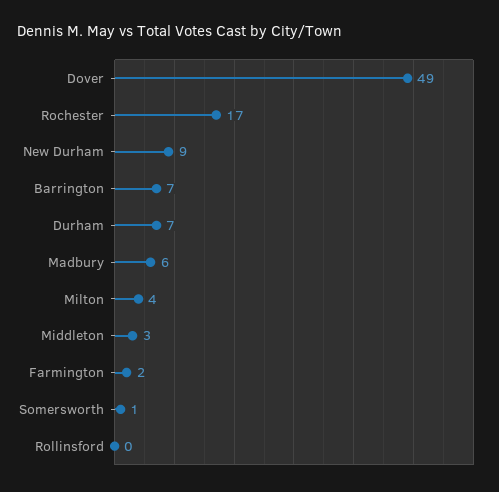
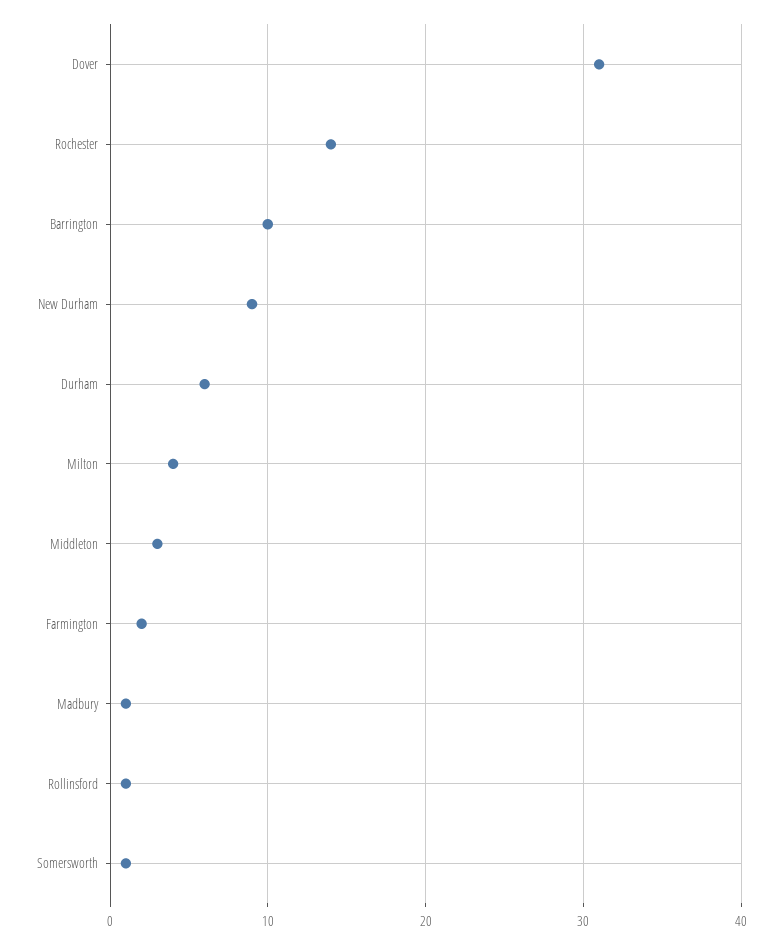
Dover: 49 -> 31
Rochester: 17 -> 14
Barrington: 7 -> 10
Durham: 7 -> 6
Madbury: 6 -> 1
Rollinsford: 0 -> 1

* **WHAT YOU ARE ASKED TO DO**: Please reproduce each line of the listing above exactly, skipping pictures.

* **OUTPUT OF THE EXERCISE**:
Dover: 49 -> 31
Rochester: 17 -> 14
Barrington: 7 -> 10
Durham: 7 -> 6
Madbury: 6 -> 1
Rollinsford: 0 -> 1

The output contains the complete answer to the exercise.